Prawdziwe oblężenie przeżywały dzisiaj cukiernie w całym mieście. Nic dziwnego, bo wedle znanego przesądu – kto nie zje pączka w tłusty czwartek, temu się nie będzie wiodło. Dziesięć razy więcej pączków niż w normalny dzień sprzedaje się w kawiarni Cztery Pory Roku w Kielcach, gdzie już kolejny dzień ustawiają się kolejki po tłustoczwartkowe smakołyki.
Jak mówi Halina Woźniak z kawiarni, cukiernicy zamówili znacznie więcej składników na pączki niż zazwyczaj. To ponad 500 kilogramów mąki, 6 tysięcy jajek, 100 litrów mleka, 100 kilogramów masła. Pani Halina podkreśla, że zainteresowanie pączkami zaczyna się wcześniej, a dzień przed tłustym czwartkiem i w dniu święta jest największe. Jak mówi, najprawdopodobniej do wtorku klienci będą jeszcze zamawiać pączki i faworki. Przeciętnie klienci zamawiają 10 pączków, największe zamówienie w cukierni Cztery Pory Roku to 500 pączków.
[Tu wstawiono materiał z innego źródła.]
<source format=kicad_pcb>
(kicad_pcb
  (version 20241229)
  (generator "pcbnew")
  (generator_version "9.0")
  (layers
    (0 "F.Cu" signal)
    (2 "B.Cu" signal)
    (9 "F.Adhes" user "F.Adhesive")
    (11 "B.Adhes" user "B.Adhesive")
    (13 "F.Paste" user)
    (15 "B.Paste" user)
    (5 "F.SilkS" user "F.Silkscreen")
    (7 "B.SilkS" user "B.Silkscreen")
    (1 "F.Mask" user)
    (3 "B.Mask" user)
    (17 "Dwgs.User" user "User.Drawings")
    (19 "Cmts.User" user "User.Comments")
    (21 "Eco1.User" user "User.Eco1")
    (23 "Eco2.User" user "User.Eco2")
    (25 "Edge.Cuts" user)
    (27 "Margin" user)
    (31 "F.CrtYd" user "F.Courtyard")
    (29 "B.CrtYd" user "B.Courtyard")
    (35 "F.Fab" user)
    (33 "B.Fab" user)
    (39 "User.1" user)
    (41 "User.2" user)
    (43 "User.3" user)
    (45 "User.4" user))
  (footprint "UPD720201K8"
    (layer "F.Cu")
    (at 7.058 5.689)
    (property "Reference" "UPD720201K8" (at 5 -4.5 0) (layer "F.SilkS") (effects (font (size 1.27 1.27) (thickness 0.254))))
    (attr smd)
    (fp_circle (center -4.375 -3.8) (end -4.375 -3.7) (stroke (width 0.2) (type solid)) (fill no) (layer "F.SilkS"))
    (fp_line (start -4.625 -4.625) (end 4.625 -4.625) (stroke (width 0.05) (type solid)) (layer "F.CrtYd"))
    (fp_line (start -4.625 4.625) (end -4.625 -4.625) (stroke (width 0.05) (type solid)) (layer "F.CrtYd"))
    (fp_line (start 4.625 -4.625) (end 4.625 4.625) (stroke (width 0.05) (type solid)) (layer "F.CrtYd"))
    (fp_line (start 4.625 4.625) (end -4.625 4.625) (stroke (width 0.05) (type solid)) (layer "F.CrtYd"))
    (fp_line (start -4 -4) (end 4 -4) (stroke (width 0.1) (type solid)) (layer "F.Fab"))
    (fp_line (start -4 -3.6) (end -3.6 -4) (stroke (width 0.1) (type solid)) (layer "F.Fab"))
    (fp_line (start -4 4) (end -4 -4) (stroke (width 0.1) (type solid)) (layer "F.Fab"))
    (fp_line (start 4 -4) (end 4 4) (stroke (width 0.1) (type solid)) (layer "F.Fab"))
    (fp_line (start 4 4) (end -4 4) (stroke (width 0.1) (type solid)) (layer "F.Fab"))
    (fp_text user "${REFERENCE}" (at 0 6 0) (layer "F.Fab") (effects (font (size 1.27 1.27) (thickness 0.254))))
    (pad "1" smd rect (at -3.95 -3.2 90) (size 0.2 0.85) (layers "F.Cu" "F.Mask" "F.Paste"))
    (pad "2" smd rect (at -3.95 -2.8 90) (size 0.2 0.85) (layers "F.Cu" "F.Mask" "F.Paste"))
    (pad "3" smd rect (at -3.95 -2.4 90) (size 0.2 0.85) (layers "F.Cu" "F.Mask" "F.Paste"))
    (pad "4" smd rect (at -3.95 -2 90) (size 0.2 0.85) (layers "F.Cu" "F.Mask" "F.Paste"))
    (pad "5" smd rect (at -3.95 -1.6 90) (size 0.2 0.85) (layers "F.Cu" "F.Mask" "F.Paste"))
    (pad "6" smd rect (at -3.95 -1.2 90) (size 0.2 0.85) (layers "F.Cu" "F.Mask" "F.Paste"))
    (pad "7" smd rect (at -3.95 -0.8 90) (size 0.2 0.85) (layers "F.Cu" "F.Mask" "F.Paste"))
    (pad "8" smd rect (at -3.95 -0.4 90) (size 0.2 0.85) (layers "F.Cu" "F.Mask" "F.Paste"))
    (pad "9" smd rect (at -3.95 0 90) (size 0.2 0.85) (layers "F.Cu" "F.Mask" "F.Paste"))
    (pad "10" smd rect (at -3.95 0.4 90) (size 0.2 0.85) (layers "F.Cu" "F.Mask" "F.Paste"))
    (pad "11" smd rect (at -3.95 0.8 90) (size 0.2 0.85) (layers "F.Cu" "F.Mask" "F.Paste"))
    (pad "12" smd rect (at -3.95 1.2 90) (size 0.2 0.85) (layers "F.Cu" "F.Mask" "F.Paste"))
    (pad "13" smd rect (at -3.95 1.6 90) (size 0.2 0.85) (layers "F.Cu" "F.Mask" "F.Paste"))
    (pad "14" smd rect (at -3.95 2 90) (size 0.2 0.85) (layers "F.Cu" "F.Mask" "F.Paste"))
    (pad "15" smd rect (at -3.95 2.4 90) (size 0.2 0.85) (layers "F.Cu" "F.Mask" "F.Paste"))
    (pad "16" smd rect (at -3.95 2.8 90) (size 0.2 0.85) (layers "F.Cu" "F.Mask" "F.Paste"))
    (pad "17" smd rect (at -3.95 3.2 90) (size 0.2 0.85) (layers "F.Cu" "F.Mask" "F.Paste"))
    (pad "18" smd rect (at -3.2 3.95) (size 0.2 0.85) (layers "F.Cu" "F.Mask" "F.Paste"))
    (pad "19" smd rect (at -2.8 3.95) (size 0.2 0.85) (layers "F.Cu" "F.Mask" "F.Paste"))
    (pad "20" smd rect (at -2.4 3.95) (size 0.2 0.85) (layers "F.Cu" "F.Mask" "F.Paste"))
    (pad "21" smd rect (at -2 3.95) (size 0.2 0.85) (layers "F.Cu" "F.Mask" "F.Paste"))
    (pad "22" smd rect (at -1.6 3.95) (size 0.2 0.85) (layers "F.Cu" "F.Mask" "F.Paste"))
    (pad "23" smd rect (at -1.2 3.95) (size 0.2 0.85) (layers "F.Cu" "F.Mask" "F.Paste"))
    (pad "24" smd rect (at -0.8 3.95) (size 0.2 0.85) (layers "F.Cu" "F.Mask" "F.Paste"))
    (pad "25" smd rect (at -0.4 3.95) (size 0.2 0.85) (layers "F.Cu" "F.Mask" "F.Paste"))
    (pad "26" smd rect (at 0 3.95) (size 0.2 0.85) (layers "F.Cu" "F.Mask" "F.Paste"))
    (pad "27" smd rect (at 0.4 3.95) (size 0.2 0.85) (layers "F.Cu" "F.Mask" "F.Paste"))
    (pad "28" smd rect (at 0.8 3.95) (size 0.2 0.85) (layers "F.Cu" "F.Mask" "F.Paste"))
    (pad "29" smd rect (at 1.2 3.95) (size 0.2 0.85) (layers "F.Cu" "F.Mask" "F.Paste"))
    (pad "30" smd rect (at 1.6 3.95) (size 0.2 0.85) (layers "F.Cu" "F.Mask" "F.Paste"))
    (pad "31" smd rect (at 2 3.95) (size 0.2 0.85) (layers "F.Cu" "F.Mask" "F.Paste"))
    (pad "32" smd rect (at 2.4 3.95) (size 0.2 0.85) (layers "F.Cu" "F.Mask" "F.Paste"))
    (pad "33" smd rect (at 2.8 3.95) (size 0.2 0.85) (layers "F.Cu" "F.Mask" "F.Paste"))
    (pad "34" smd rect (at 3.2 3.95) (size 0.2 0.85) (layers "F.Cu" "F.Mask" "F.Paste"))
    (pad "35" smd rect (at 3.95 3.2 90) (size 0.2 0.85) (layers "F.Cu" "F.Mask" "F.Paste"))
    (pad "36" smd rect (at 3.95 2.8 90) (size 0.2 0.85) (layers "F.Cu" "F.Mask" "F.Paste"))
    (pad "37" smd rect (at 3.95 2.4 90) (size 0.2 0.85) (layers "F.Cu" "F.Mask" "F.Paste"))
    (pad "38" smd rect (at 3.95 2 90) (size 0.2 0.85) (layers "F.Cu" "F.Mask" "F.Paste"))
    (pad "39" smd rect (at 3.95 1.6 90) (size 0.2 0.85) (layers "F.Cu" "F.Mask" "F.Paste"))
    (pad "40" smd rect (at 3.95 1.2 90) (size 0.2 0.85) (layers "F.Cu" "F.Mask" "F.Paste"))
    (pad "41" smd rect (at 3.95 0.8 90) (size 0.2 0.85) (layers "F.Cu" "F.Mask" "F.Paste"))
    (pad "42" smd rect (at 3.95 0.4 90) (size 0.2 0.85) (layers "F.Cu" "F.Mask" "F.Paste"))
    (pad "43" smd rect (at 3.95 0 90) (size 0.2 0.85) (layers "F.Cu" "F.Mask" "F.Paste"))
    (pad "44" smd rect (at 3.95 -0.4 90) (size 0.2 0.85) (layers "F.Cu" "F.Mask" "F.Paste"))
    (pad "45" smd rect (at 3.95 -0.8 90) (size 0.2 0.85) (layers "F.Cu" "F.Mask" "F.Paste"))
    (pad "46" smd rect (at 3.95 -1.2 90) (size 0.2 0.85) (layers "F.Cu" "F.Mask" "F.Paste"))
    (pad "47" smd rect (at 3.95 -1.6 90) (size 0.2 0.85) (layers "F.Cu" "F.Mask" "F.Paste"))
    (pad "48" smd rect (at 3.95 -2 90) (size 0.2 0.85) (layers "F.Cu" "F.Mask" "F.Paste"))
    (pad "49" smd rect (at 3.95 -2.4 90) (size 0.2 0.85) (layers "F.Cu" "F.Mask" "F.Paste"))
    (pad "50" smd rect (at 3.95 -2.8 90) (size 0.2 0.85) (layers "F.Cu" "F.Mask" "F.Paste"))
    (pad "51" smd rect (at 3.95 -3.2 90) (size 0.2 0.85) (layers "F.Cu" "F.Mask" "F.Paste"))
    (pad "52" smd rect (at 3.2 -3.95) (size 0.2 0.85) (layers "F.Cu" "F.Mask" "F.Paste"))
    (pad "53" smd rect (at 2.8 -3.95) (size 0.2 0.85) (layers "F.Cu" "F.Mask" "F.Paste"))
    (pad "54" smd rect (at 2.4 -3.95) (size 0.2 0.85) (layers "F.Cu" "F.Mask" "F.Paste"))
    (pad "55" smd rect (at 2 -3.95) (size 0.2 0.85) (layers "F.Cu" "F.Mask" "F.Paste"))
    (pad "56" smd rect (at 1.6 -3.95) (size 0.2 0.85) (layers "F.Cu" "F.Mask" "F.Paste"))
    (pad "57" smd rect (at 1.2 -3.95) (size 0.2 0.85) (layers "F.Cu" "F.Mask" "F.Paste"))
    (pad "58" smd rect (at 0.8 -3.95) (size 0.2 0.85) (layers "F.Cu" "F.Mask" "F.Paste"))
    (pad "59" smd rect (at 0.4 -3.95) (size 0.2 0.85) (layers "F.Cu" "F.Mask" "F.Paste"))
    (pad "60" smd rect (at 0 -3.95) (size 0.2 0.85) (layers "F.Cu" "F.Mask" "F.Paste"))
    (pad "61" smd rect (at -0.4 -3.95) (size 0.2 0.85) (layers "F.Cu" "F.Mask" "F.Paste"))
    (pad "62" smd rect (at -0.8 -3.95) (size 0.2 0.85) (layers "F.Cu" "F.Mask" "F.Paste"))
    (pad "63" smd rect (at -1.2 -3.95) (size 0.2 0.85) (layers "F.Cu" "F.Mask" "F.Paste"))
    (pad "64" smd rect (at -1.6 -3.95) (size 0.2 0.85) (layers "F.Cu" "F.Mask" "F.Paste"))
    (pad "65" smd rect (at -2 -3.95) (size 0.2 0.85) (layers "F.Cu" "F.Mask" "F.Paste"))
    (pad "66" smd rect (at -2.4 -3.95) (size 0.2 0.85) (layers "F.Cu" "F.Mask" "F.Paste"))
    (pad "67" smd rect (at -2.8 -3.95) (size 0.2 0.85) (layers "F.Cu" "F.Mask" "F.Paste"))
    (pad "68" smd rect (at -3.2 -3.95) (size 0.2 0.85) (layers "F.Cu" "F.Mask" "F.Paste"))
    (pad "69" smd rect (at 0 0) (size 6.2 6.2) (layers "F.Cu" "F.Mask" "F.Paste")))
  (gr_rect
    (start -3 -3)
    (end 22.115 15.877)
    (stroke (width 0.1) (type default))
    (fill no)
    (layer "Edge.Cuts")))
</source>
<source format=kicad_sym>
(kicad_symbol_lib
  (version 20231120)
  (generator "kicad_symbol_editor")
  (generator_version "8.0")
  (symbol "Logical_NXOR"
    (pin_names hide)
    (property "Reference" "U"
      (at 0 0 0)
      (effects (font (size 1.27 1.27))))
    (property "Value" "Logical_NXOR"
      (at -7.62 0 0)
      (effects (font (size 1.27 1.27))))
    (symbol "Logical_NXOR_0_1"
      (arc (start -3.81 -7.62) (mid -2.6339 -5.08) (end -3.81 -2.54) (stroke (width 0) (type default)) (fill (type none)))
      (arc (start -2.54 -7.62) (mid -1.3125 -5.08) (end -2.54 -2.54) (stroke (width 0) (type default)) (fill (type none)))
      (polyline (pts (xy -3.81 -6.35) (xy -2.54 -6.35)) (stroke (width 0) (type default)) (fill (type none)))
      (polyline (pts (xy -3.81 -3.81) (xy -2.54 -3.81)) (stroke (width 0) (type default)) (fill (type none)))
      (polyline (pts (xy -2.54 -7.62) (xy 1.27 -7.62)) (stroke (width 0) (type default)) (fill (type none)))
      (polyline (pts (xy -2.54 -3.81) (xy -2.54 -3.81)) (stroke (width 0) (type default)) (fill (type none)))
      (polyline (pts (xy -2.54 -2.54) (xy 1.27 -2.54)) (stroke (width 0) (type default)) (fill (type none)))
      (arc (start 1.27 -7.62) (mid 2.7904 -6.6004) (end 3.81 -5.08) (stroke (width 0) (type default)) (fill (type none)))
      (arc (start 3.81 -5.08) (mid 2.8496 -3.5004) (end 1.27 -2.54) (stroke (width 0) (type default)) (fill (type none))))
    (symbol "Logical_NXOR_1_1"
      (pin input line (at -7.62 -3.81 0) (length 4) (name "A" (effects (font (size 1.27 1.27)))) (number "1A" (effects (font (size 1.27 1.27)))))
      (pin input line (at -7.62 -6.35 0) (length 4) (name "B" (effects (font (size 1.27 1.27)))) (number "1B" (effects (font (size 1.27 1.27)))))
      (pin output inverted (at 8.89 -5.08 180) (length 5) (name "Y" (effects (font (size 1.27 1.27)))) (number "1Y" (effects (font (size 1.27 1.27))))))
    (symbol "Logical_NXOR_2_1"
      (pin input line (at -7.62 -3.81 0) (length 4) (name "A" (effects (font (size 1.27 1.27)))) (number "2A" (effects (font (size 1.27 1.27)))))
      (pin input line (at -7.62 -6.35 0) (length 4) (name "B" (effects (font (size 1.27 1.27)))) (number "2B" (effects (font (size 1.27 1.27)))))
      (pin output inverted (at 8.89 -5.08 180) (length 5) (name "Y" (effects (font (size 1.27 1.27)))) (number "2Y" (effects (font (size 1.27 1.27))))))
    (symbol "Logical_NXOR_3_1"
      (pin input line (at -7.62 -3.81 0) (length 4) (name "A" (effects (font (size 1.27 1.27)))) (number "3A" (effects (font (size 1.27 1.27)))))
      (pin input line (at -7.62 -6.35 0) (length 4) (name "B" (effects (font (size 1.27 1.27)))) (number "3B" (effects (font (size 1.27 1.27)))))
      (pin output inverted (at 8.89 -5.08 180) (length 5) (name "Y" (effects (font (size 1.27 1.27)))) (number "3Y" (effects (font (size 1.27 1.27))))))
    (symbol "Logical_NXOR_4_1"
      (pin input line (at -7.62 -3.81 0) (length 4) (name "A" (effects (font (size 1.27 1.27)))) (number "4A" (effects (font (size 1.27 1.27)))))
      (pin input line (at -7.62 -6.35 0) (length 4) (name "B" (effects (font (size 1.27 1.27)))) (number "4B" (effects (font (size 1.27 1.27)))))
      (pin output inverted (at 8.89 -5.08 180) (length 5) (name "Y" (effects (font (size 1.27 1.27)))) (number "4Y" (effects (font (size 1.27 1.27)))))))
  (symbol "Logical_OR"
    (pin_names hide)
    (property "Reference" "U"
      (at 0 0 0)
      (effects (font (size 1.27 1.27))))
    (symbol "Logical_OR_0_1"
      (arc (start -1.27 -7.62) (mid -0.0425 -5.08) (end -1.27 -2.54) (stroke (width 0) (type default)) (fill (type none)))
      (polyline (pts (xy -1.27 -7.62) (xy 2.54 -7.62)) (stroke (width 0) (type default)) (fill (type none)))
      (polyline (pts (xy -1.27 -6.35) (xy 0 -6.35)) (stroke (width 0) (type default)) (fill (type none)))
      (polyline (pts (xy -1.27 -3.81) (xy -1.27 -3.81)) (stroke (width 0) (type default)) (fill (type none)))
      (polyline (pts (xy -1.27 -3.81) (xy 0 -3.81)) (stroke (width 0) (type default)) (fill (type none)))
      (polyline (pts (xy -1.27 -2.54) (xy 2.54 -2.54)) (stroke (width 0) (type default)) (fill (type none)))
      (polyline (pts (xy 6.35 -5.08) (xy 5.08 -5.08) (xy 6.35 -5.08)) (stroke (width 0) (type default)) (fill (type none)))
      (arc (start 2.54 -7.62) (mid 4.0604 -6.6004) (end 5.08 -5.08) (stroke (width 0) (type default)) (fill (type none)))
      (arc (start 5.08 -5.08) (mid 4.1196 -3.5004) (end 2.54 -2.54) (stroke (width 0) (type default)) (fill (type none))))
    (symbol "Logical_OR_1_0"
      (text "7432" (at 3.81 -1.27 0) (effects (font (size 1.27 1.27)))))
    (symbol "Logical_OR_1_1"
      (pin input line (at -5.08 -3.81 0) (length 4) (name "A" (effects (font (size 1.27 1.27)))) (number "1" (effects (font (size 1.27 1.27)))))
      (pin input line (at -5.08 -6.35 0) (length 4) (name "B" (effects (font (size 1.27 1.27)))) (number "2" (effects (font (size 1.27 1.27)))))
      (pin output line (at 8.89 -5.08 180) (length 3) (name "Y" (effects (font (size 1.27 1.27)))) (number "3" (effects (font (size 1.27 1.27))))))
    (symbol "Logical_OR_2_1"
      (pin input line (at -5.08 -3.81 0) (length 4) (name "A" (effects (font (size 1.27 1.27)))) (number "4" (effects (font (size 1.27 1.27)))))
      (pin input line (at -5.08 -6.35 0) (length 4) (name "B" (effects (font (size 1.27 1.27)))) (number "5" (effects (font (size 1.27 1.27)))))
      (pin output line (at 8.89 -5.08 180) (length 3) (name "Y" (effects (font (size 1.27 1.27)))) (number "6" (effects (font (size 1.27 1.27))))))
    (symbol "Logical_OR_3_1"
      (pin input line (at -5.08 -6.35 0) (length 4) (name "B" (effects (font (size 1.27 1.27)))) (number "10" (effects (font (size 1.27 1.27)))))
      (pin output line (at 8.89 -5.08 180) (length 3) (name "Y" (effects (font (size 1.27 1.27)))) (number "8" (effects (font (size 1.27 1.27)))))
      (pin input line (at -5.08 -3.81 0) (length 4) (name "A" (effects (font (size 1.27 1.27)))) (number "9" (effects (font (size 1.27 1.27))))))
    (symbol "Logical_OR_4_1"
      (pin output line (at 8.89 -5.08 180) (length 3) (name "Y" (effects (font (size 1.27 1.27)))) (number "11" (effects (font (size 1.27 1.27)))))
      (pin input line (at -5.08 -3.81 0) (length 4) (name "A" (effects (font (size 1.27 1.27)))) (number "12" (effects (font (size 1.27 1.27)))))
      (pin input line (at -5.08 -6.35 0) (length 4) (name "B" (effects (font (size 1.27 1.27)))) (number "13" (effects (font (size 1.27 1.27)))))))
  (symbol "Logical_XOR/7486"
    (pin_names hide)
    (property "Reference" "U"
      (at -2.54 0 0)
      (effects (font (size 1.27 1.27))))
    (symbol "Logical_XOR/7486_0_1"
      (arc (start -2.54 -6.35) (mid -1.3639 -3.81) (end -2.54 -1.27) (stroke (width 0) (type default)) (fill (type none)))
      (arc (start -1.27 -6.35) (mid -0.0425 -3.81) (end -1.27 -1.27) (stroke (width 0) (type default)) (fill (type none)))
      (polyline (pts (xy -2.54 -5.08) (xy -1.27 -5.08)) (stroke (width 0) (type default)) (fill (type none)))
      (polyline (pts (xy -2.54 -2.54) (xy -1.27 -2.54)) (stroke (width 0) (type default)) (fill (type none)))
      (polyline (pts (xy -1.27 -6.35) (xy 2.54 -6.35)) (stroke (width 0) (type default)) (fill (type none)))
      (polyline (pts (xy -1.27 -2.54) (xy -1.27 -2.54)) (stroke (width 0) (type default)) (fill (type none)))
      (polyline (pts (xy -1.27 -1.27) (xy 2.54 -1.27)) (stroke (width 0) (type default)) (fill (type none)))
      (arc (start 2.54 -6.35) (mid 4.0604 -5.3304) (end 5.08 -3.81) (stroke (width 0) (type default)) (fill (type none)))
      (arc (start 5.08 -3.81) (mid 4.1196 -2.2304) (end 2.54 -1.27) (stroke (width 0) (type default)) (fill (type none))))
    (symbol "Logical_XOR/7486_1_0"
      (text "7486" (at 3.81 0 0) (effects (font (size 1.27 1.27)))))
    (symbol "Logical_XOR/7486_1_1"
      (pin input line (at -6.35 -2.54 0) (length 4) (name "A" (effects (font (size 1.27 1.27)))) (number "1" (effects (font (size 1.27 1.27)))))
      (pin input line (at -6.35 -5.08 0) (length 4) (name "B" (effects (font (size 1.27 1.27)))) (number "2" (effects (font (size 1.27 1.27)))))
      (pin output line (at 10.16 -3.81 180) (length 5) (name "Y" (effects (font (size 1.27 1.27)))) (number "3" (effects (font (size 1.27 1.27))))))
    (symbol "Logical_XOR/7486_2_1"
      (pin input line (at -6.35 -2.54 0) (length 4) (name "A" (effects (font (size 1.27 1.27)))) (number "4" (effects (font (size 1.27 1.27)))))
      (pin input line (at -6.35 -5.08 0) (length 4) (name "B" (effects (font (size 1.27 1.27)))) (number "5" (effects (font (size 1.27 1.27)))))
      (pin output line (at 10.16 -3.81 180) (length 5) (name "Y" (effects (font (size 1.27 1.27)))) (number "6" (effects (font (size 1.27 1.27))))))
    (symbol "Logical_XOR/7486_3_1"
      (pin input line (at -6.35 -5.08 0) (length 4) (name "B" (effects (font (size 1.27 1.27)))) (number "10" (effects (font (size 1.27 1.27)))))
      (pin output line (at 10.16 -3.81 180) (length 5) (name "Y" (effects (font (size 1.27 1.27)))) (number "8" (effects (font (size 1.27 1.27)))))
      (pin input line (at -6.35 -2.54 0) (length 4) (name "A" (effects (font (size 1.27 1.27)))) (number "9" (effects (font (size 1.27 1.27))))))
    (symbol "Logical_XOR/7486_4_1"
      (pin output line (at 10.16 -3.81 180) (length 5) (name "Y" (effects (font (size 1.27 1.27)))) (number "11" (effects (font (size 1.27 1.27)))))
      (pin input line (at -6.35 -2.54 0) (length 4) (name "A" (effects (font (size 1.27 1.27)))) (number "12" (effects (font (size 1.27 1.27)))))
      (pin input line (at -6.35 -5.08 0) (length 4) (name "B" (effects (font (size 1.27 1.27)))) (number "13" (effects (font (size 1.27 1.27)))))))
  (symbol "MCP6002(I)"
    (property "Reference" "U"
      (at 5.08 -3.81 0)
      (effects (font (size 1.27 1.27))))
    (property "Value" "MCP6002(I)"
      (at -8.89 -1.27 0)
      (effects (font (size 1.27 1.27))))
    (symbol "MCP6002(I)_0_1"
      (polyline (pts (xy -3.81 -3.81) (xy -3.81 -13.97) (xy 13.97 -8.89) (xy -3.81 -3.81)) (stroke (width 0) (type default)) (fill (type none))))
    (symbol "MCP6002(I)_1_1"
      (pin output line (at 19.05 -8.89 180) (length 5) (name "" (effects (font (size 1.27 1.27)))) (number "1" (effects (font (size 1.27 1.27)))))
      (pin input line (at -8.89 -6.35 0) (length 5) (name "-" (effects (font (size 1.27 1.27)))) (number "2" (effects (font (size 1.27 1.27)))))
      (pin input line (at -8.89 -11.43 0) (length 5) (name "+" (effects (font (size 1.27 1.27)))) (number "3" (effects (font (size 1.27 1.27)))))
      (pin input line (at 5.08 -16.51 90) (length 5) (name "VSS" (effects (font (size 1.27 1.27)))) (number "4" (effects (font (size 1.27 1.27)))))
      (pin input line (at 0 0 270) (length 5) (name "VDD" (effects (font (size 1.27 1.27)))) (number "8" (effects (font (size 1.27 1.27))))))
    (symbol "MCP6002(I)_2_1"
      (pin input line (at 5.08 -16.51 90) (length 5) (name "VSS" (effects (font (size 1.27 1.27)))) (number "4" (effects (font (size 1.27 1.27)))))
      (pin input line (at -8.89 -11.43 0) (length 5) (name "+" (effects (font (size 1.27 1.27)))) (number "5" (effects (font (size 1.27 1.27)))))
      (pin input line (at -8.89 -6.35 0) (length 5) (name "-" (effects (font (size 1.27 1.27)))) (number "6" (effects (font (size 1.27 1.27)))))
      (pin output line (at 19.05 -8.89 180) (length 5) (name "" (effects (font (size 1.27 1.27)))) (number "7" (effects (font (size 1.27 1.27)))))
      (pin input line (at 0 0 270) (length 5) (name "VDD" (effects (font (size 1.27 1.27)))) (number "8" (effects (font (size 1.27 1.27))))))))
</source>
Lidia Broniś, szefowa produkcji w Świecie Słodyczy w Kielcach przyznaje, że nikt w cukierni nie liczy, ile pączków zostało zrobionych. Intensywna praca zaczyna się w noc poprzedzającą tłusty czwartek, a pierwsze smakołyki trafiają z produkcji do sklepu o godzinie 7.00. Później są na bieżąco smażone przez cały dzień.
U Zygmunta Pańszczyka, który prowadzi zakład przy ulicy Małej w Kielcach, pączki są jednymi z najtańszych w mieście. Kosztują 1 złoty i 30 groszy. W kolejce po pączki czekało się około półtorej godziny. Na pączki jest limit – kupić można było maksymalnie 20.
Wszyscy cukiernicy podkreślają, że choć klienci zawsze ciekawi są nowych smaków, ostatecznie decydują się na tradycyjne pączki z różą. Na drugim miejscu są faworki. Idealny pączek powinien mieć jasną obwódkę, co oznacza, że został właściwie wysmażony, na dobrych składnikach.
Dawniej w polskiej kulturze objadano się pączkami, które były nadziewane słoniną, boczkiem oraz mięsem. Teraz najpopularniejszymi łakociami tłustoczwartkowymi są pączki nadziewane dżemem i marmoladą oraz faworki.
Wiele osób w ten dzień rezygnuje z diety. Jednak należy pamiętać, że jeden pączek ma około 300 kalorii. To oznacza, że aby spalić jedną sztukę należy przez kwadrans wchodzić po schodach, pół godziny jeździć na rowerze, albo przez ponad dwie godziny odkurzać. Można także przez dziesięć godzin oglądać telewizję.